This month, book club was a close tie between The Language of Flowers and The Age of Miracles. The club went with Vanessa Diffenbaugh's Flowers, but I read both, just out of curiosity, and I think they're a great study in contrasts, especially about what makes a "literary novel."
I've already mentioned that I didn't like Miracles. It was less an awful book than a waste of time and a good premise. Almost nothing happens. Occasionally the narrator will let you know about interesting things that are happening, inasmuch as the world is coming to an end. But it doesn't affect the day to day life of anyone you know; your main character just has a standard twelve year old's coming of age story--and a particularly boring one, as I'm pretty sure Julia doesn't actually take a single action in the whole story. She just rambles around and watches people live their lives.
I really did like The Language of Flowers. Although it was also a coming of age story, the main character--tentatively and with great emotional barriers--does actually do things. She reaches out and shies away and hurts people and is hurt by them, and then makes up with them and tries again. It's really a book about getting it wrong and trying again.
What I think is interesting in looking at the two books next to each other is about my overall discussion of literary fiction. I think these two books aim very solidly for the same high-middle-brow range of literature--the land of book clubs and reviews in popular mainstream magazines. And they both have, I think, the same quality of a "hook." Miracles has the end of the world; Flowers has a character who has been chewed up and spit out by the foster system, who got kicked out of the best home she'd been in by committing some unnamed horrifying act--she's messed up and misanthropic, and she likes flowers and pretty much nothing else. For want of a better descriptor, the bare bones outline is a bit lurid, which, as we all know, sells.
So what does Flowers succeed at where Miracles fails? It's all in the details. Even at the moments when Victoria is at her most passive--and her passive aggressive moments are remarkable--she's filled with emotion. She freezes it out, she goes into shock, she suppresses rage--it might look like nothing is going on, but a lot is going on. Julia, not so much. She's an empty vessel, a wide-eyed lens to look at the world around her.

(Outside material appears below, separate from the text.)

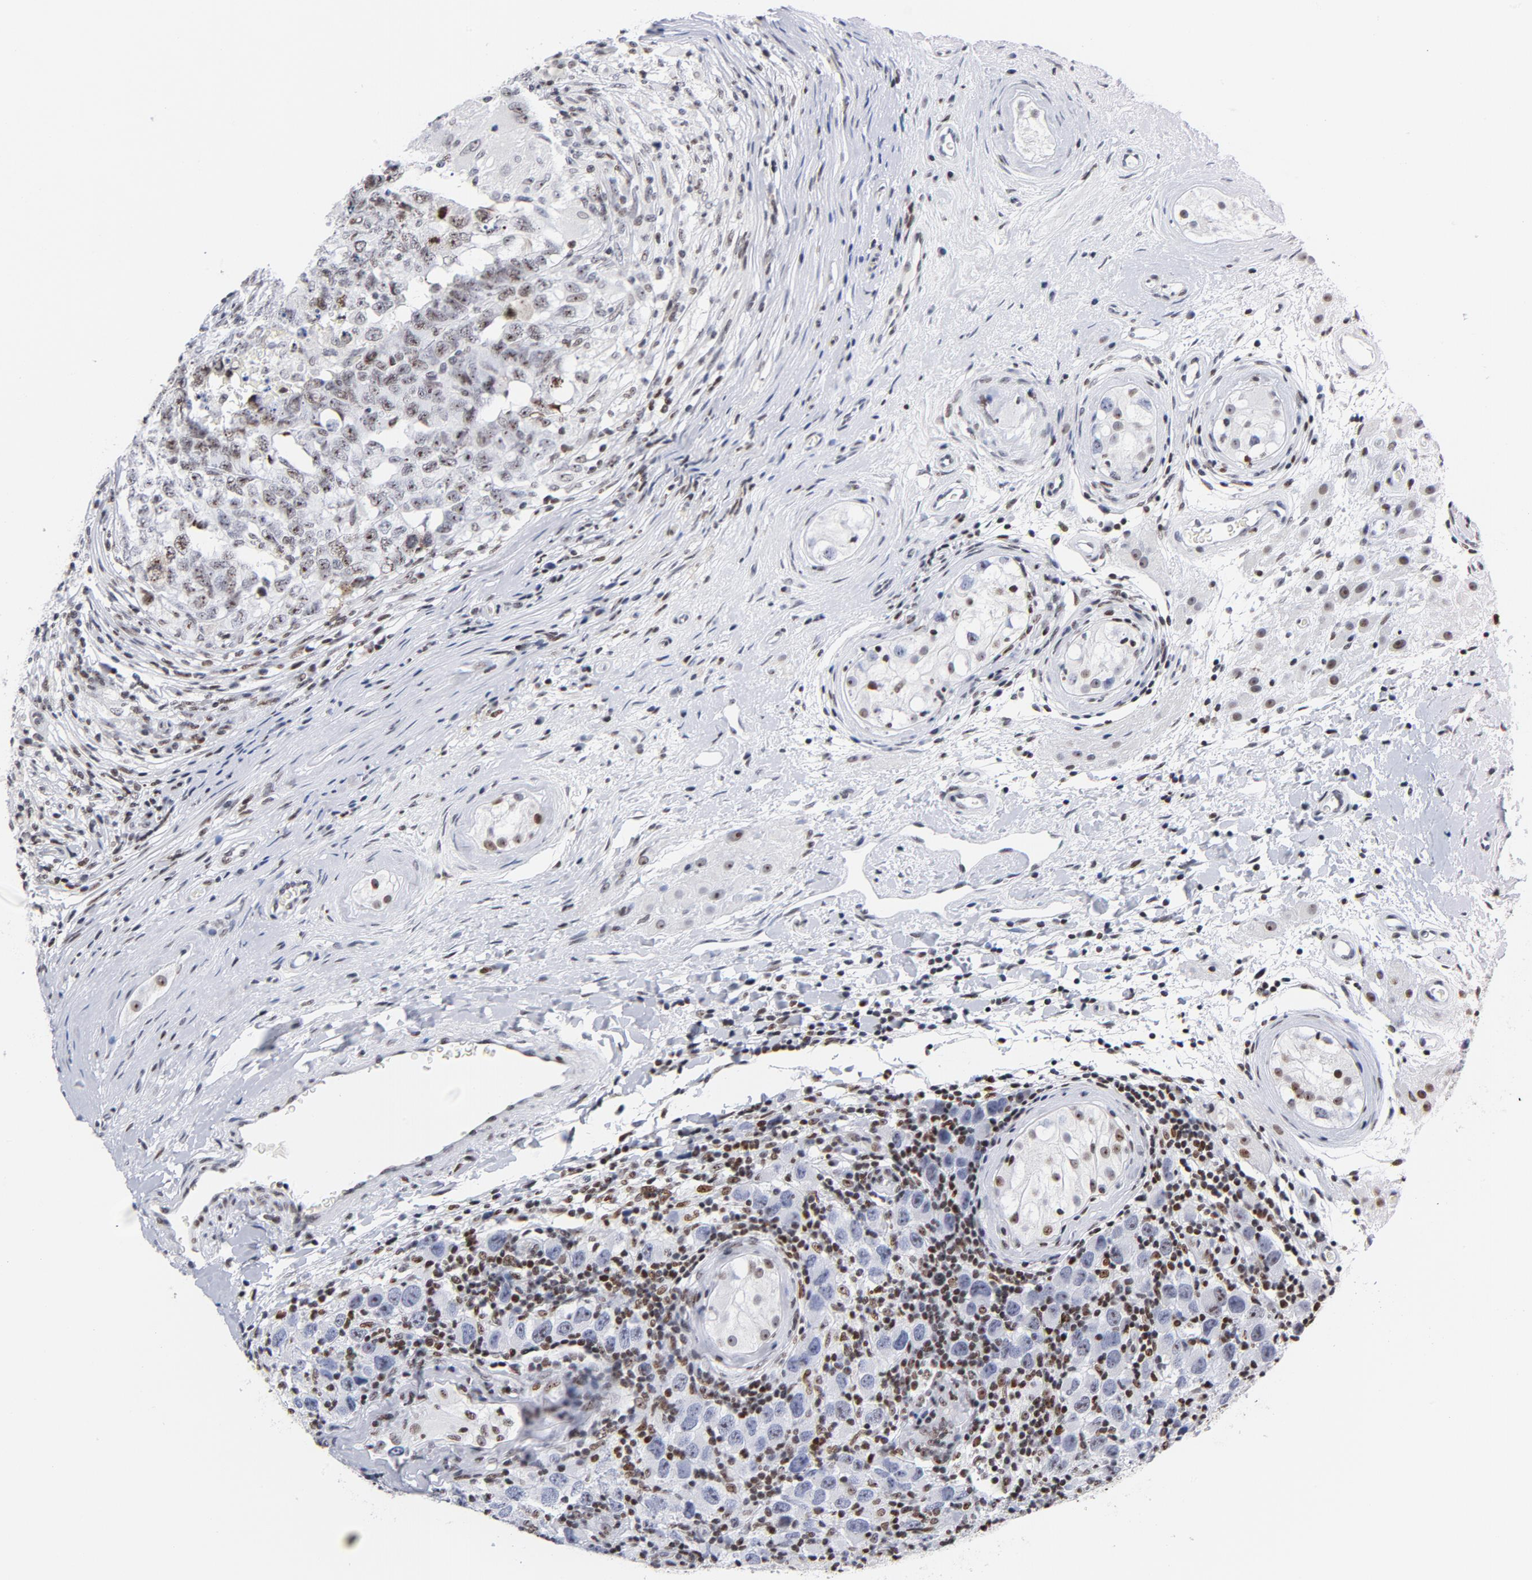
{"staining": {"intensity": "weak", "quantity": "<25%", "location": "nuclear"}, "tissue": "testis cancer", "cell_type": "Tumor cells", "image_type": "cancer", "snomed": [{"axis": "morphology", "description": "Carcinoma, Embryonal, NOS"}, {"axis": "topography", "description": "Testis"}], "caption": "Tumor cells are negative for protein expression in human testis cancer. (DAB (3,3'-diaminobenzidine) immunohistochemistry (IHC), high magnification).", "gene": "TOP2B", "patient": {"sex": "male", "age": 21}}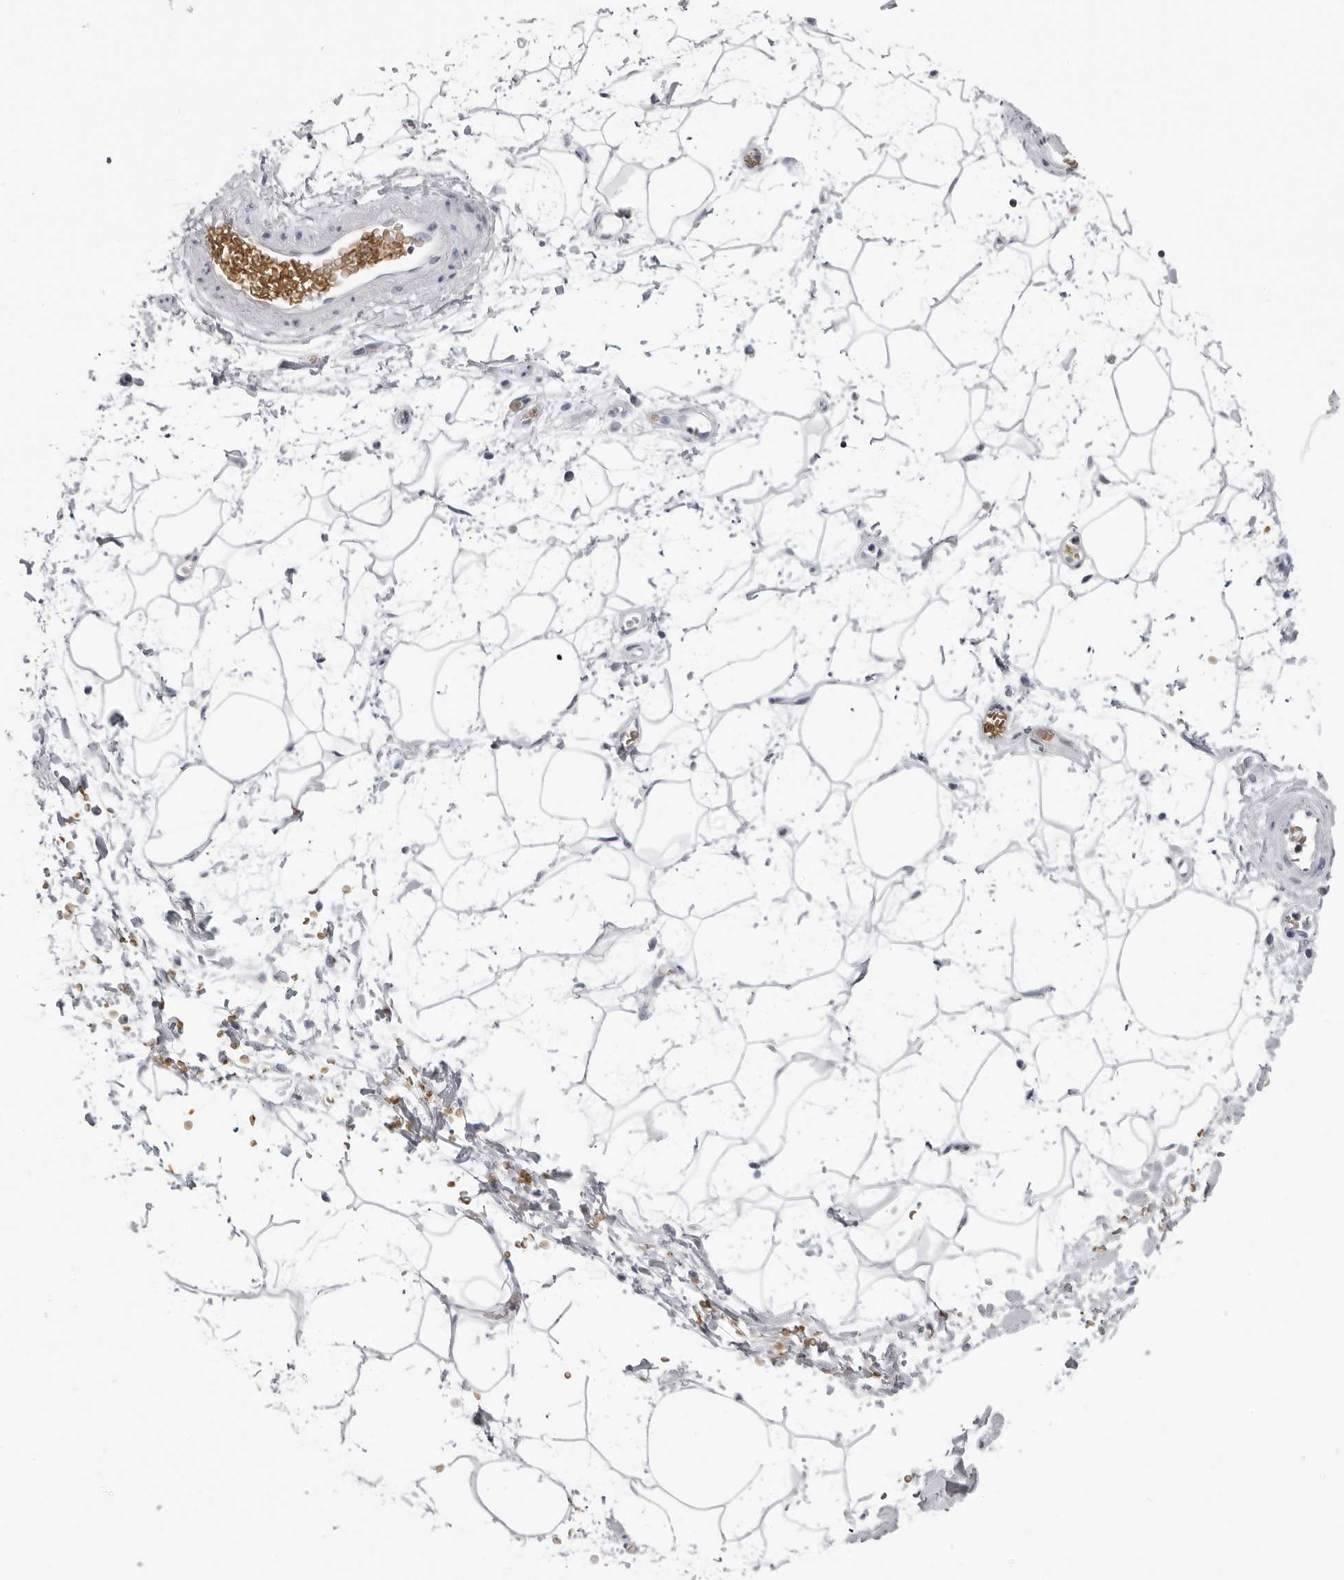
{"staining": {"intensity": "negative", "quantity": "none", "location": "none"}, "tissue": "adipose tissue", "cell_type": "Adipocytes", "image_type": "normal", "snomed": [{"axis": "morphology", "description": "Normal tissue, NOS"}, {"axis": "topography", "description": "Soft tissue"}], "caption": "Immunohistochemical staining of benign human adipose tissue exhibits no significant staining in adipocytes. The staining was performed using DAB to visualize the protein expression in brown, while the nuclei were stained in blue with hematoxylin (Magnification: 20x).", "gene": "EPB41", "patient": {"sex": "male", "age": 72}}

The other characters in the books have room to wiggle, too. Let's look at Mother Ruby, who is kind of a third tier character in this book--neither the protagonist nor one of the main players, but a big role anyway. Mother Ruby is solid and knowledgeable, and yet she screws up. She is needed and just what Victoria needs at the moment she appears, but she's not all-knowing. Then you look at Hannah, Julia's best friend at the beginning of Miracles, and you realize that she's just an object to act on Julia. What's important is not who Hannah is; it's what she does to Julia. But since Julia doesn't seem to react, then that "what she does" means nothing.
My review of The Language of Flowers is "great read," though I would caution you that if your book club is composed of 70% social workers and child psychologists, they're going to explain how attachment disorders work and how in real life, Victoria would never, ever heal. But the real point I wanted to make here is that, when I talk about not liking literary fiction, I know I'm probably misusing the term. What I dislike is a book in which NOTHING HAPPENS. It doesn't have to be space opera, soap opera, or even musical theater. Emotionally, though, I need real motion, agitation, and a breath of life.
4 comments:
LOL love your comment re book club composition and language of flowers. :)
-sarah
I could say a lot more about career composition of a book club. It's remarkable for how many books it's interesting to have an armful of child psychologists on hand!
Okay, so you're saying that in order for you to like a book, it has to be more than just an intellectual exercise? I don't necessarily agree, but I understand that *much* more than disliking all "literary fiction." Well put.
Well, it's definitely true that formal or intellectual exercise does not get me excited about a book. I think that sometimes I'm able to recognize it, though, and "appreciate" if not enjoy it.
Okay, here's another attempt at defining it: I like stories that are about change or tension in some form--stories that are not about static moments or only observation. Note that the change can be entirely internal, and/or it can be quite subtle. I think my generalized, demonized "literary fiction" is static.